What would I propose? For starts, unless a play has been published by one of the drama presses that is specifically in the business of licensing productions, previous self-publication or publication in a collection of mostly non-dramatic works should not disqualify the play from consideration by the drama presses.
In terms of production, the issue becomes more complicated, because of questions about what qualifies as “professional theatre.” Should the term “commercial theatre” exclude regional non-profits with Equity actors? Certainly, academic productions or one- or two-weekend festival productions should not count toward ruining a new play’s prospects.
The National New Play Network has pioneered an interesting work-around for this cult of virginity. They named it the Rolling World Premiere. In a rolling premiere, a number of theatres within their network commit to produce a new play in the same season, all with world premiere credit.

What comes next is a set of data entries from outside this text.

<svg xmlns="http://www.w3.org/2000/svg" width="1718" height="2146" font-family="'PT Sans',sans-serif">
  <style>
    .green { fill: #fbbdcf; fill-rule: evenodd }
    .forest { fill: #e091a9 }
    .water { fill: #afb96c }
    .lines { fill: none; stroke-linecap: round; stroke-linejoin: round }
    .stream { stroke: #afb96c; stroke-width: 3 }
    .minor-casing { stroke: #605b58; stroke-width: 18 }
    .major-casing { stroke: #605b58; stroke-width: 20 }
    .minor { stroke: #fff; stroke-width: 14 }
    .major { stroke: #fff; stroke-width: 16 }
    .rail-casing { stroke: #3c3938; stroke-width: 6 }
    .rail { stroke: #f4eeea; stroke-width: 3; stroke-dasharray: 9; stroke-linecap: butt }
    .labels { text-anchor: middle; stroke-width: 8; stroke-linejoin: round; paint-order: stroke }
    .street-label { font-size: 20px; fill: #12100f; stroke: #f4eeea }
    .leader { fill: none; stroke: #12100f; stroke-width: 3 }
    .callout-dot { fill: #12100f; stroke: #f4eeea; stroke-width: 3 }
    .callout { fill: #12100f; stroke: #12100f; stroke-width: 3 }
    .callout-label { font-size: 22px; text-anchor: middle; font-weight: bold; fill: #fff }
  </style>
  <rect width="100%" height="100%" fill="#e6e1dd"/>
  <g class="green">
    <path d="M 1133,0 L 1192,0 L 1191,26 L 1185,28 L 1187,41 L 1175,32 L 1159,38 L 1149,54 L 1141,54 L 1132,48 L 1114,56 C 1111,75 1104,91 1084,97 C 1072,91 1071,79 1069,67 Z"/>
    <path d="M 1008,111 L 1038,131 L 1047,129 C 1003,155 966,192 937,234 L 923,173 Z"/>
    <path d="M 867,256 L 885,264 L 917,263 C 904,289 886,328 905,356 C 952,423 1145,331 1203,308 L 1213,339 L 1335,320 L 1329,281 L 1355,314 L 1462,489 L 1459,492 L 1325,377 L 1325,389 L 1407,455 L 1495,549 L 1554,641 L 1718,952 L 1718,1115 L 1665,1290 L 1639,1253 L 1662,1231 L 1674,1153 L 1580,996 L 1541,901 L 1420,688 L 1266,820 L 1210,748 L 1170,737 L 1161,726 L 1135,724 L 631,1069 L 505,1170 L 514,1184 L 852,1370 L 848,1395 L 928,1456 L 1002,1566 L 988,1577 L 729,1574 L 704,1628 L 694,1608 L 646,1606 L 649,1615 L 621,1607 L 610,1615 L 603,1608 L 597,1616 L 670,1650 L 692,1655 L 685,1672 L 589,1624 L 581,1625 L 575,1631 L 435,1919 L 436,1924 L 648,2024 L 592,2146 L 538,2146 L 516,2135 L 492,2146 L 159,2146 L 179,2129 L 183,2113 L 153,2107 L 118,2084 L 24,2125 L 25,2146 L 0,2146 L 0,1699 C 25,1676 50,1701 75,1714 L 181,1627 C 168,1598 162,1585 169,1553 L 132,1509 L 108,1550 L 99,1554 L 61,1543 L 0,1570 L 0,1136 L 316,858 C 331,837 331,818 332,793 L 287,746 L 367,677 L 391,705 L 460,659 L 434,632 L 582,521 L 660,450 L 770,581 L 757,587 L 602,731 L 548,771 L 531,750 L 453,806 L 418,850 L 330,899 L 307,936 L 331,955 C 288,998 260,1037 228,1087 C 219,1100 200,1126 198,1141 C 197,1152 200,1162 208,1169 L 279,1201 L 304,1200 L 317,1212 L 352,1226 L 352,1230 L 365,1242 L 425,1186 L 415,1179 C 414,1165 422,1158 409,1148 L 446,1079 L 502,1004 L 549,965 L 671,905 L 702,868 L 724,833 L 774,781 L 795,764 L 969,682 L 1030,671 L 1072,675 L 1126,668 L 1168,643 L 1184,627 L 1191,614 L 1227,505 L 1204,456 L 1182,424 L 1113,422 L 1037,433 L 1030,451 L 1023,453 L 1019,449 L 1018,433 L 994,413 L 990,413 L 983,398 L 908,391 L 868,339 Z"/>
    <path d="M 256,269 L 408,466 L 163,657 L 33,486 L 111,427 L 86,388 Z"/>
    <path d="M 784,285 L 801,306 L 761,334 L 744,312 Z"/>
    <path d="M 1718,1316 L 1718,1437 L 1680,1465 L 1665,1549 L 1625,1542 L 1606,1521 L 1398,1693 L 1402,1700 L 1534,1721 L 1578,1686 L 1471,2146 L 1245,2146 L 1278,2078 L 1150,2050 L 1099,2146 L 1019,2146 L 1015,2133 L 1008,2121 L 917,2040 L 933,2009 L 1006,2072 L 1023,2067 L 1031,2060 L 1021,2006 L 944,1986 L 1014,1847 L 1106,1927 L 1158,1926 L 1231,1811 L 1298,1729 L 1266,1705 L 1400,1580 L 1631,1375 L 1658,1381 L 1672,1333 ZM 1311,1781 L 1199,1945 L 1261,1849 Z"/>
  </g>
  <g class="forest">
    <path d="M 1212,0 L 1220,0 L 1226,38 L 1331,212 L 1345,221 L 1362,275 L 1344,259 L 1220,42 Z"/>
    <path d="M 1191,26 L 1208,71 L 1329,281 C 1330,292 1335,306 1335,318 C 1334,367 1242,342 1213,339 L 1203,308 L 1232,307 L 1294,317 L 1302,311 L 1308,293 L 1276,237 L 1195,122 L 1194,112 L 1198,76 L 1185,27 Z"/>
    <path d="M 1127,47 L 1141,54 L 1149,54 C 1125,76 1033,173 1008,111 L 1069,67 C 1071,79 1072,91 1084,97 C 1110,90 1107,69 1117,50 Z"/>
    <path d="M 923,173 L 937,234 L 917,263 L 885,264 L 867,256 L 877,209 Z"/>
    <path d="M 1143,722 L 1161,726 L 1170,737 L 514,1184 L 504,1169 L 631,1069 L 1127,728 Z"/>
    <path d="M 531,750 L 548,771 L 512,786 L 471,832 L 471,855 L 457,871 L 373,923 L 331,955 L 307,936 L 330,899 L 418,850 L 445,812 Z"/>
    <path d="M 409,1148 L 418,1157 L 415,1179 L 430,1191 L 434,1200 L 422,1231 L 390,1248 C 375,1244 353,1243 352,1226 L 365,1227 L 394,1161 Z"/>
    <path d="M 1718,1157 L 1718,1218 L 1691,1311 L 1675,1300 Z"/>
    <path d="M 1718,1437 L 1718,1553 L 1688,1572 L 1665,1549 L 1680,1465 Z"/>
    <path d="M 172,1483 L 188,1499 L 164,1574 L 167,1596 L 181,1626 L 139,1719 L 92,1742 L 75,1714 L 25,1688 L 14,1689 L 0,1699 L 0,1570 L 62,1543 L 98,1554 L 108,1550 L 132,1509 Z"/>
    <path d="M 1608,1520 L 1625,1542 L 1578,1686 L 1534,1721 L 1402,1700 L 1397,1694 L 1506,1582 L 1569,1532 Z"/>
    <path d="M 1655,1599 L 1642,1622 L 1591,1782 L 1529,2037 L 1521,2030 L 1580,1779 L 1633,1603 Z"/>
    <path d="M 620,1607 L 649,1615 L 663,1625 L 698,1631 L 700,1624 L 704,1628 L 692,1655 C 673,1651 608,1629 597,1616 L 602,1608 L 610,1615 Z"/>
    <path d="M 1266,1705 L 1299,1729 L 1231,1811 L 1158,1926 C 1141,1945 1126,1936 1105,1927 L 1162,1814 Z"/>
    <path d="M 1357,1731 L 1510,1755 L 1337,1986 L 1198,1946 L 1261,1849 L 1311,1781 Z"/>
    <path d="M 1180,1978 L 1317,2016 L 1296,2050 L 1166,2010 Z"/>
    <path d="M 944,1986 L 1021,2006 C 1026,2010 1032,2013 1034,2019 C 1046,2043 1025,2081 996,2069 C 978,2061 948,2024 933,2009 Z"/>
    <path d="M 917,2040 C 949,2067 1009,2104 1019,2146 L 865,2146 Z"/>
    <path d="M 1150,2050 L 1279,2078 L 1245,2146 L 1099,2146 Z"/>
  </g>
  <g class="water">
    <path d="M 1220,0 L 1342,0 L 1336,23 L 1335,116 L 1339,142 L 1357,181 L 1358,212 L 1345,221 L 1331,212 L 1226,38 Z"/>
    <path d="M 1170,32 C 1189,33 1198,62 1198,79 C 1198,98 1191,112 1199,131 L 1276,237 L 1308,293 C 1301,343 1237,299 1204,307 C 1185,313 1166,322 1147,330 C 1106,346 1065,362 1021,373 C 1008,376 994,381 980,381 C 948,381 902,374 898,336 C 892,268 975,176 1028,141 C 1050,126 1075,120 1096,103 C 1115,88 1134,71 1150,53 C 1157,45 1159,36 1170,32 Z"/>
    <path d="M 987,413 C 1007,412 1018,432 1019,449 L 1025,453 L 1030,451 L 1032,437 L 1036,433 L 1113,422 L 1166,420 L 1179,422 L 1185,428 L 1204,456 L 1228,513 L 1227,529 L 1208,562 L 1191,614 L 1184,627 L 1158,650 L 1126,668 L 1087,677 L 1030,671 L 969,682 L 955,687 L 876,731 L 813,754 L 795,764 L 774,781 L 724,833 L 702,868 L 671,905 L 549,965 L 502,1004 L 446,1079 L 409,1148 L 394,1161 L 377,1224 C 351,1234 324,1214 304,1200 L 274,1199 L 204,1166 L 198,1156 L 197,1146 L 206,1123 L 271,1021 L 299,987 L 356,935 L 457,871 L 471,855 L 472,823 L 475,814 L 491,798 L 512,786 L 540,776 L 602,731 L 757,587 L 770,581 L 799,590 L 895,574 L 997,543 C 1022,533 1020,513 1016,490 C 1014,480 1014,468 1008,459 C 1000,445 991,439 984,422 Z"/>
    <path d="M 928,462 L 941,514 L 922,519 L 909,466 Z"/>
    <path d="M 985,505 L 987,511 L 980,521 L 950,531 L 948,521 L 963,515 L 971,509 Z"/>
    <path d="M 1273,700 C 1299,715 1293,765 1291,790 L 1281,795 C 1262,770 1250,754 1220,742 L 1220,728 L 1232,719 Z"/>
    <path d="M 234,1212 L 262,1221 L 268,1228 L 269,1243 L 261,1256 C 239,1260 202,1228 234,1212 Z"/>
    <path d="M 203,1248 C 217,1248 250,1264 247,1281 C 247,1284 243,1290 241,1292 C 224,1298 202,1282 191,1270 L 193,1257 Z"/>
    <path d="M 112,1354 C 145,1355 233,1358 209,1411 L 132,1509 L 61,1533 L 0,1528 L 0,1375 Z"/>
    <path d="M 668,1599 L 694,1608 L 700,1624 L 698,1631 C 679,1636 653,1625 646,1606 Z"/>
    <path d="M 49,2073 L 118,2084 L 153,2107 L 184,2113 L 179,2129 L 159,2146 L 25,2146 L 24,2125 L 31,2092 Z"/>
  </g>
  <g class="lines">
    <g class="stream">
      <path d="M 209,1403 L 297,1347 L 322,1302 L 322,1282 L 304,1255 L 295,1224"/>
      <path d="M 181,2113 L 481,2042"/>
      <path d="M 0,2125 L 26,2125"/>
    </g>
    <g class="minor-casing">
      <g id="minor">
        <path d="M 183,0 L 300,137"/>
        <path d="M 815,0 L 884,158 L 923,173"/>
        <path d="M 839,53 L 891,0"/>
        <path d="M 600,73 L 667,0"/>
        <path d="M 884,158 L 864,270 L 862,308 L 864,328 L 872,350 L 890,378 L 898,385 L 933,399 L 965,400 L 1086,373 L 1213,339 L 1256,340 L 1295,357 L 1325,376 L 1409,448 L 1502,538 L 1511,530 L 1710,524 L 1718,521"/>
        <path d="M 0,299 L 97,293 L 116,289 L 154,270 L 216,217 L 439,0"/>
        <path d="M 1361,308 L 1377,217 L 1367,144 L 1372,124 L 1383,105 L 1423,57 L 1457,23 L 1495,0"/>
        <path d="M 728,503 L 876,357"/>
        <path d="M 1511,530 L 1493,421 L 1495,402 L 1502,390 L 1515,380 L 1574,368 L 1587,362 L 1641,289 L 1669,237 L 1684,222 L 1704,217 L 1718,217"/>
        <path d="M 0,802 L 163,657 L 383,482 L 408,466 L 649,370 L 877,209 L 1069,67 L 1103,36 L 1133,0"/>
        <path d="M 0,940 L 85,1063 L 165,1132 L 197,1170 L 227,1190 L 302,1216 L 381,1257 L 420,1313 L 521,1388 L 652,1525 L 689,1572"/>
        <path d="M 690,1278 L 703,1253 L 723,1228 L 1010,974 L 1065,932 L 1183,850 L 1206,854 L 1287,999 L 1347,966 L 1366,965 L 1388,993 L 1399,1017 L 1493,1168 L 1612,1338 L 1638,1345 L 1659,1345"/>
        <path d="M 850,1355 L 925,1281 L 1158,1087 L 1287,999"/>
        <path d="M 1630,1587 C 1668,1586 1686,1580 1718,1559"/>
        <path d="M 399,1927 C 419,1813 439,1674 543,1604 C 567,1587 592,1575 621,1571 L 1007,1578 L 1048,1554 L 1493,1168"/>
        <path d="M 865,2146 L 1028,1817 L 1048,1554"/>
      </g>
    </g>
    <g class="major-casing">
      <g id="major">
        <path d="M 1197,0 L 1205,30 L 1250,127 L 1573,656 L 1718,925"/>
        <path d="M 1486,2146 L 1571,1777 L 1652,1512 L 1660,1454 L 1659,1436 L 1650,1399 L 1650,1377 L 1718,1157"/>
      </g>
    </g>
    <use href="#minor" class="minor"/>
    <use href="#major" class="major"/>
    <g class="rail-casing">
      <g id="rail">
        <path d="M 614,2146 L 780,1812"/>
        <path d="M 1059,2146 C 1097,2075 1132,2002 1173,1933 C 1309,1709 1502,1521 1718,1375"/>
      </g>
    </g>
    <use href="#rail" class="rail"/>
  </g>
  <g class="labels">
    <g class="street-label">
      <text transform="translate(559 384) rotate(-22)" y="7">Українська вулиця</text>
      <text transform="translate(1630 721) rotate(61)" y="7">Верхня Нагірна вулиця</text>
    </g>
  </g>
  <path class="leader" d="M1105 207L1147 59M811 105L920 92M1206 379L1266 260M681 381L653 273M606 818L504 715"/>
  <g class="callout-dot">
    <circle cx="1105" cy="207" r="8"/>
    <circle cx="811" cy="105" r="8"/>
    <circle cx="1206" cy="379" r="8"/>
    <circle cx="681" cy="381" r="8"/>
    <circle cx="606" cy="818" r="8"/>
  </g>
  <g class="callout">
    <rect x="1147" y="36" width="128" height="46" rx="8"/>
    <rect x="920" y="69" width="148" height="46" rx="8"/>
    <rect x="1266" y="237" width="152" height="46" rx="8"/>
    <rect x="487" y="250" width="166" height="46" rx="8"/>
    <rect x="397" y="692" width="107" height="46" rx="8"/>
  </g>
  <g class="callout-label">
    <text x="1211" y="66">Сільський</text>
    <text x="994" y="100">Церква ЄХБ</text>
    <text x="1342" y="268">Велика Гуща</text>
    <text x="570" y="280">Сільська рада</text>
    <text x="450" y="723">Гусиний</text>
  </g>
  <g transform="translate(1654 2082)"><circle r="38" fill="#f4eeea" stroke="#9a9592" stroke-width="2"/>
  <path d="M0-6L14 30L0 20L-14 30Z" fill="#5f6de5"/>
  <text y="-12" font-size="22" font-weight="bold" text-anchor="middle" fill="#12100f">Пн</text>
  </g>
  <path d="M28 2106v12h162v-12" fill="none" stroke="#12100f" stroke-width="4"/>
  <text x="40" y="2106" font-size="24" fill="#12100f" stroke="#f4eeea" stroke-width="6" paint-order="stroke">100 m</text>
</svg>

Think “rolling virginity.”
It’s a creative idea and an improvement for the playwright whose work might never see a second production after a traditional premiere, but it doesn’t entirely solve the problem because it relies on a system of networking that is not available to the majority of playwrights.
It will be up to the audiences and the playwrights to protest this cult, because we are ones who pay the highest price for it. These virginity tests constitute some of the most pernicious barriers to diversity in contemporary theatre, and until we do away with them, audiences will continue to be denied the chance to experience many groundbreaking works.